A new self blinks at me from the screen, freshly awakened, bleary in the bright light of day. An autistic self, filled with self-knowledge, dreaming new dreams. As I answer questions and chat with the evaluator, I am worried that our conversation is too meandery and casual to be a real autism evaluation. I remember those cold, clinical questions in my son’s Duke interview and wonder if this can be just as valid, just as real. After 90 minutes of conversation, my evaluator shifts tone. Her doctor-side is showing here; the dual PhDs slide into place, and her vast knowledge of me from this simple, light conversation astounds me. My diagnosis is coming. I can feel it rushing toward me.
She shares that I have an anxiety disorder for sure, no big surprise there. She shares this lightly. I am grateful. I may be ADHD, several indicators, not enough to diagnose, and may be explained other ways. I experience aphantasia, with a rare brain type that renders me unable to see images in my mind’s eye. Even rarer, I dream vividly, meaning that my brain creates and stores images, but I cannot access them with my conscious mind. Her eyes sparkle as she tells me this. It is very cool, she assures me. I can tell she is fascinated by my brain, and I feel special.
I am highly sensitive, emotionally and physically; I sense and feel others’ emotions strongly, and get completely flooded by my sensitivity. She shares her strategy to cope with her bodily sensitivity—she wears the same outfit every day in a range of colors. I nod vigorously. I have recently given myself permission to wear the same thing everyday too. It is life changing, I report. She laughs. We get it. Coping with emotional sensitivity is harder, she concedes. When emotions rise up, she sets a timer, pulls out a particular playlist, and gives herself over to it. The timer is important. I tell my husband too, she shares. Sometimes you need to tell yourself that it will end, and make sure it does.
I experience synesthesia, the blurring of two senses, or when you experience one sense through another. In my case, certain colors and visual textures make me dizzy. There’s more here; it’s something to get curious about, she tells me. I make intermittent, inconsistent eye contact. I have rocked through the whole interview, was I aware of this?, she asks. I was aware, and it felt good, I share. She nods. She understands.

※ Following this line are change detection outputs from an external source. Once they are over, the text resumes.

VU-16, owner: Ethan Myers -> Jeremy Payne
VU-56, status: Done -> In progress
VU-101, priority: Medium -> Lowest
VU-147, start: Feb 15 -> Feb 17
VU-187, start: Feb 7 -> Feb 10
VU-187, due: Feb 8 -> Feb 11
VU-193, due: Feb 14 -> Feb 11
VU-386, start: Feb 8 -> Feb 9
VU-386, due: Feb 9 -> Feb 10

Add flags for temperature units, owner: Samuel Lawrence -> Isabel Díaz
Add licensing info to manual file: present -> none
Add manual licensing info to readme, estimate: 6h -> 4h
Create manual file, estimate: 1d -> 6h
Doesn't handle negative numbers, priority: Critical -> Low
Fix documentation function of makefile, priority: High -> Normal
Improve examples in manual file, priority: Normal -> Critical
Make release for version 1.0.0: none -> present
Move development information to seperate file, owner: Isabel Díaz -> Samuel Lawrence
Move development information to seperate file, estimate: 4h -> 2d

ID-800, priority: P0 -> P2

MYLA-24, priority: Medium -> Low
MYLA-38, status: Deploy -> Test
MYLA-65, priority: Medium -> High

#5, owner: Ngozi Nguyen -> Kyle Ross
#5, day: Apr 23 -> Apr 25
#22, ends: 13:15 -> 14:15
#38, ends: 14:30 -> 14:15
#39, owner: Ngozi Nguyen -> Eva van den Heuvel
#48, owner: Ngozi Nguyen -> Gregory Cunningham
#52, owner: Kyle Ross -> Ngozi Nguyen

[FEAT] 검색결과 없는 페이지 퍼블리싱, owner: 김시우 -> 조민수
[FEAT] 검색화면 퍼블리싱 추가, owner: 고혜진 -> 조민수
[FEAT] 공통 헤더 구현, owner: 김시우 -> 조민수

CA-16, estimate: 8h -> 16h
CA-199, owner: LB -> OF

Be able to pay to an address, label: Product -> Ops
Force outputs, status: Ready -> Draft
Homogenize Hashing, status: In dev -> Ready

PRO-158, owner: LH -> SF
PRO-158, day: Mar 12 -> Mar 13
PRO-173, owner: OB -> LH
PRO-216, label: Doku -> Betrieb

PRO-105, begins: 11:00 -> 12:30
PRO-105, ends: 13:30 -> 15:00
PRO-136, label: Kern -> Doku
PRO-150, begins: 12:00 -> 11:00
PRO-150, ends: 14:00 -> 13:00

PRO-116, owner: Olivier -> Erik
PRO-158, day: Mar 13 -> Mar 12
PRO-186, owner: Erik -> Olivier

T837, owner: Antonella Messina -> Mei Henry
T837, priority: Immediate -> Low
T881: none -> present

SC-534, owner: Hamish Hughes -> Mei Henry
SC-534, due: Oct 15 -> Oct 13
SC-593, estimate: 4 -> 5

I have had lifelong challenges in social interactions and social communication. I have been suppressing my confusion and questions and blaming myself for not “getting it.” It is important to begin to name this, she says. Ask when you don’t actually understand what someone is saying. Get help interpreting meaning. Relearn how to trust myself and honor my confusion. It is a signal that I need more support.
The two hours is up. I thank her profusely, and she gushes back about how much she enjoyed the time. I am encouraged to reach out with any questions, assured it will take time to assimilate all this new information. All too quickly, her vibrant smile and vast knowledge of the real me disappears. I feel as though someone has turned off the lights, and I am plunged into sudden blackness. For two hours, I basked in the reflection of the sun, glowing like the full moon. Now I am just a rock, floating in the darkness.
Are you ok? my husband asks again.
I need a little time, I say, rocking back and forth and staring out the window. I need some time to myself. He leaves me alone and I rock and rock, wishing to glow.